This course is designed to provide a cohesive overview of fundamental topics required for the design and analysis of RF stages of the modern wireless communication circuits, components, and systems.
(Prerequisite: EE204, EE304)
By introducing the basic theories and principles of geometrical/wave optics, diffraction, and optical waveguides, this course covers basic and fundamental concepts of optics and photonics. Working principles and recent applications of imaging and display systems will also be discussed.
In this course, we study in depth how the basic semiconductor devices operate. Various semiconductor devices are examined including a pn junction diode, a bipolar junction transistor (BJT), and two-field effect transistors (MOSFET, JFET). This course will also cover non-ideal effects in the real semiconductor devices.
This course covers basic concepts of fabrication, operation and design techniques related with CMOS integrated circuits based on combinational / sequential logic blocks for arithmetic, logic and memory blocks. Also covered are such issues as timing, interconnect and design methodologies.
This course will cover general methods for analysis and design of the dynamic system. The main contents include modeling in the frequency and time domain, time response, reduction of multiple subsystems, stability, steady-state error, root locus technique, frequency response technique, and design via frequency response and state-space.
This course is aimed at providing students with opportunities and skills for career planning and thus better preparing them for the future change in society by taking a look at technical trends in various areas of electrical engineering and the expected demands from the future society.
This course starts with the basic circuits for the design of BJT and CMOS amplifiers. The topics include the frequency response of amplifiers, feedback, an introduction to analog integrated circuits, various types of amplifier output stages, the study of an analog filter, oscillator, and signal generators. (Prerequisites: EE201, EE304)
In this design experiment laboratory, knowledge learned in many other courses in this division are brought to bear on performing a project combining analog/digital and hardware/software. Hence, a chip stone design experiment will be performed, which establishes a synthesized application of undergraduate theory courses.
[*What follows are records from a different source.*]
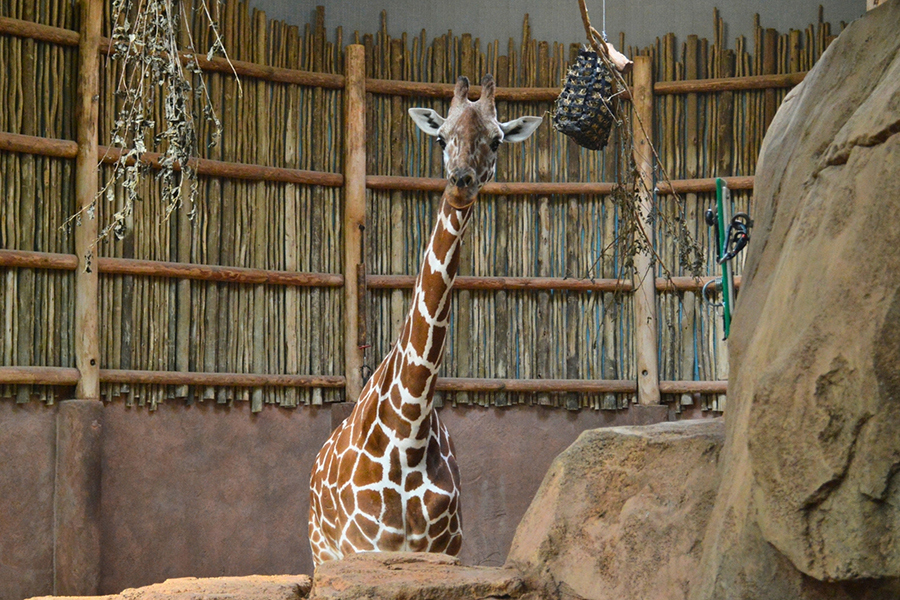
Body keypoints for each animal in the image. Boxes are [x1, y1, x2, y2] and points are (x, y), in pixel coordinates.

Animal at [308, 74, 542, 567]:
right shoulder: (364, 550)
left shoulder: (445, 551)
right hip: (322, 552)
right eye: (440, 137)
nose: (461, 181)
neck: (408, 433)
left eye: (497, 140)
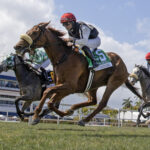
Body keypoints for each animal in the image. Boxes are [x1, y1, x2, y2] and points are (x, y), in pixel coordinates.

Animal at [13, 22, 143, 125]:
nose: (17, 46)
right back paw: (73, 110)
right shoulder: (62, 86)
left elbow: (47, 94)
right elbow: (51, 101)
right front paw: (61, 112)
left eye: (34, 33)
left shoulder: (70, 86)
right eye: (28, 31)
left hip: (113, 82)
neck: (63, 57)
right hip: (93, 85)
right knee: (93, 101)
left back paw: (84, 120)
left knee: (101, 103)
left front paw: (36, 115)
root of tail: (124, 66)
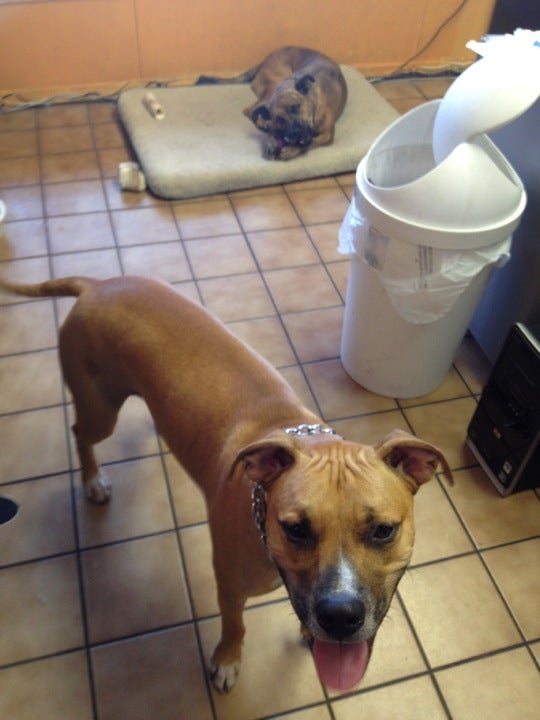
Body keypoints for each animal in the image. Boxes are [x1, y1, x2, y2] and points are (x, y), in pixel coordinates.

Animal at [1, 275, 452, 693]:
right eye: (295, 529)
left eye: (384, 530)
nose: (339, 616)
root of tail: (98, 284)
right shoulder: (229, 582)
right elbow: (235, 623)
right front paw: (228, 660)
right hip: (100, 410)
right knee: (79, 433)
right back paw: (92, 481)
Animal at [196, 46, 348, 160]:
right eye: (280, 119)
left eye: (296, 107)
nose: (294, 135)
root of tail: (263, 61)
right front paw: (273, 139)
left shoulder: (327, 135)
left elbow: (309, 144)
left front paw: (291, 150)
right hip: (275, 83)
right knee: (252, 110)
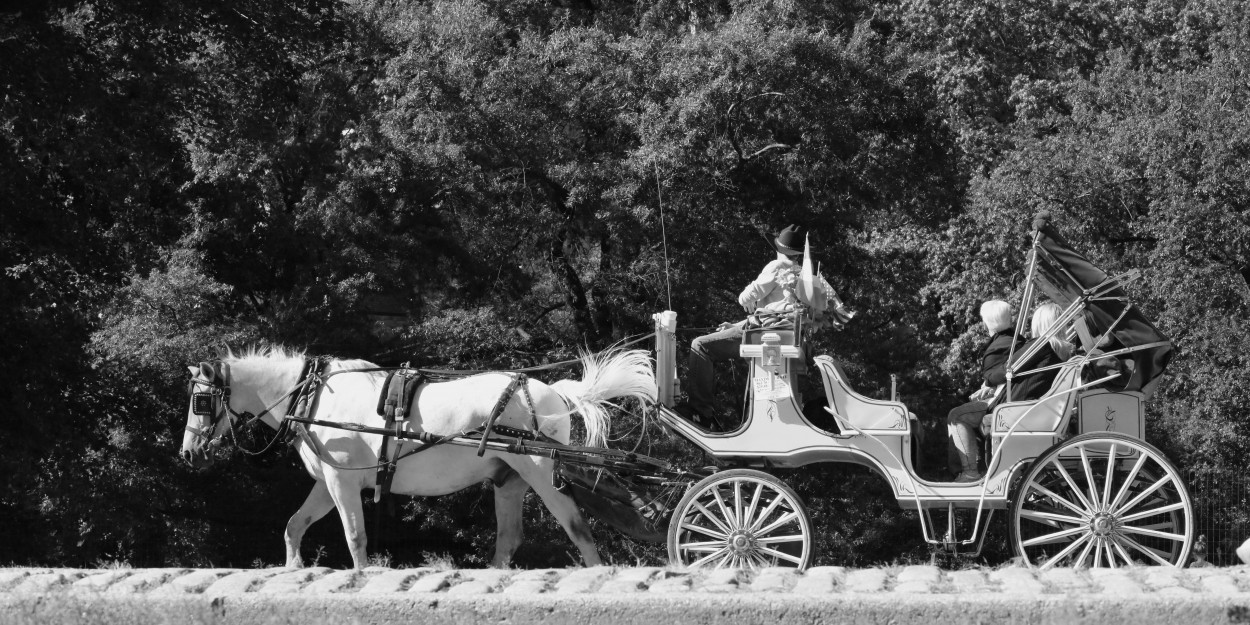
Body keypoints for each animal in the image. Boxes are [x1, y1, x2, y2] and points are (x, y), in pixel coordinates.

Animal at [181, 350, 660, 570]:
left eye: (201, 401)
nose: (188, 453)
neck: (312, 398)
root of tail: (552, 393)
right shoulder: (327, 482)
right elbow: (294, 526)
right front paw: (293, 569)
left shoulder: (342, 482)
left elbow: (355, 537)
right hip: (509, 481)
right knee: (508, 540)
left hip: (542, 473)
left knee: (578, 529)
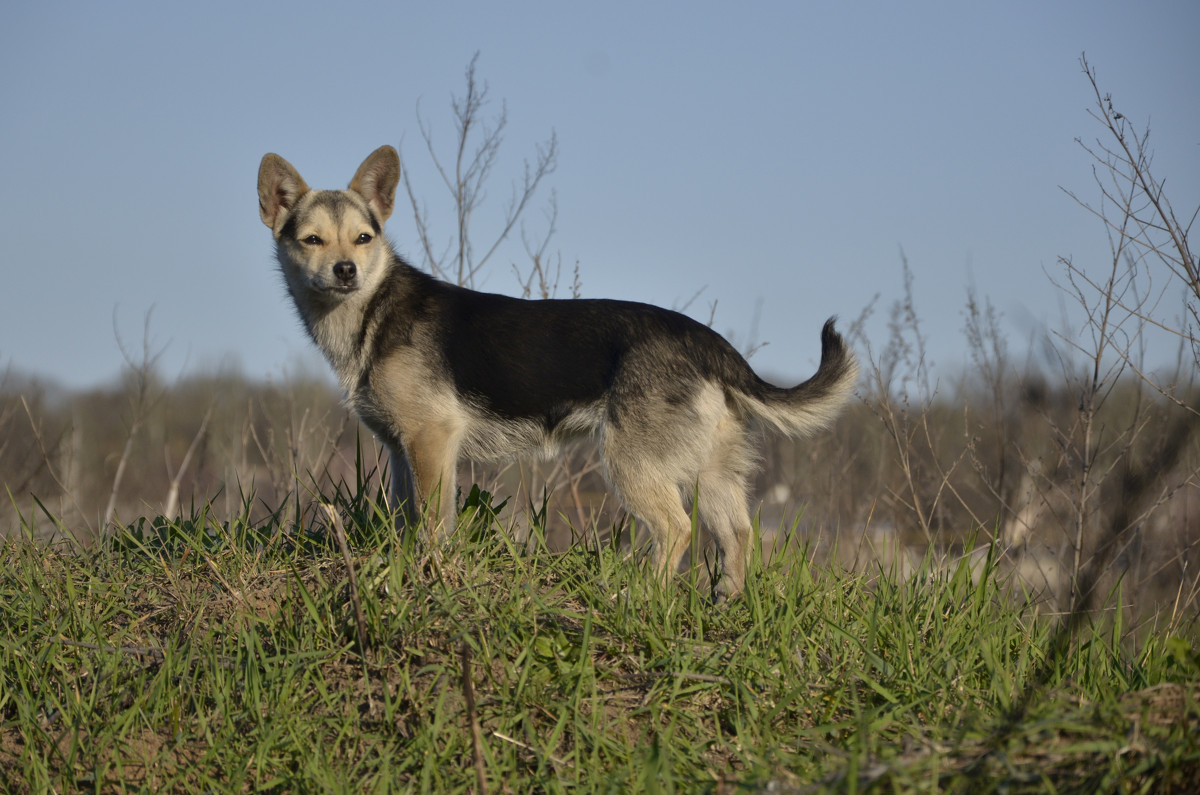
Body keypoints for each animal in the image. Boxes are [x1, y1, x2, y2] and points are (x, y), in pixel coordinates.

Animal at [258, 146, 859, 600]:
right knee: (736, 534)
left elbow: (432, 524)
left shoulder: (432, 442)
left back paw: (641, 596)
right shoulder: (402, 450)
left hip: (629, 461)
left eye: (363, 238)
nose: (346, 271)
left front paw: (428, 576)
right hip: (713, 473)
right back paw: (725, 602)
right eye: (312, 240)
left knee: (676, 529)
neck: (373, 309)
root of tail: (710, 343)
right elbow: (410, 520)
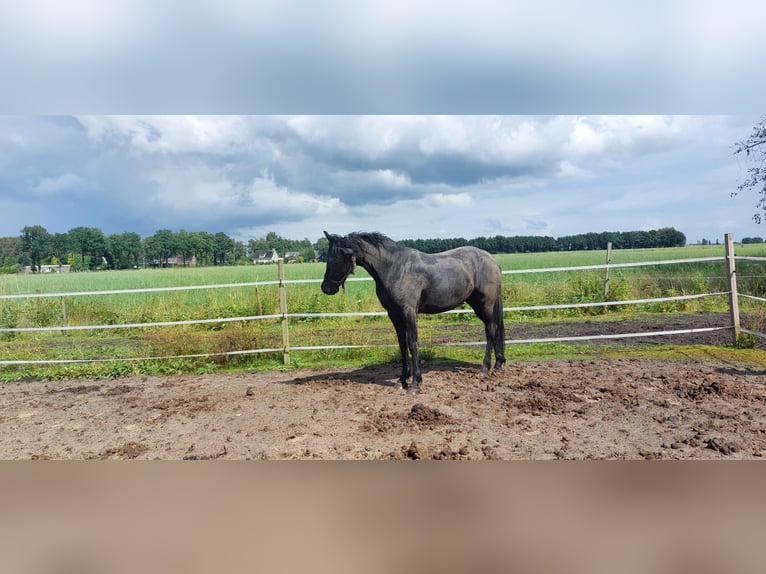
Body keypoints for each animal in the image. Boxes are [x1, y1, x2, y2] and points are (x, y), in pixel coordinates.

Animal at [320, 232, 508, 394]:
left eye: (336, 259)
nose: (326, 288)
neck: (395, 268)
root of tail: (492, 260)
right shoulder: (394, 314)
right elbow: (402, 345)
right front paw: (402, 380)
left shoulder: (409, 312)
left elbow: (412, 343)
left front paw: (415, 383)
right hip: (476, 303)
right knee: (495, 328)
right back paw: (498, 363)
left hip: (485, 304)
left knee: (491, 329)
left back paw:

For example, analog AM radio will be designed using various analog circuits, and voice recorder will be designed using Linux based embedded system.
This course provides theory and technique for design and analysis of combinational/sequential digital circuits using discrete mathematics. Topics include: basics for set, relation and lattices; switching and boolean algebra, and switching function; combinational logic synthesis by functional decomposition; fault detection in combinational / sequential circuits; structure of finite state automata; automata-to-machine transformation; state and machine identification; properties of finite state machine with memory span; inverse machine; communicating finite state machine and systems verification; binary decision diagram and its application. (Prerequisite: EE303)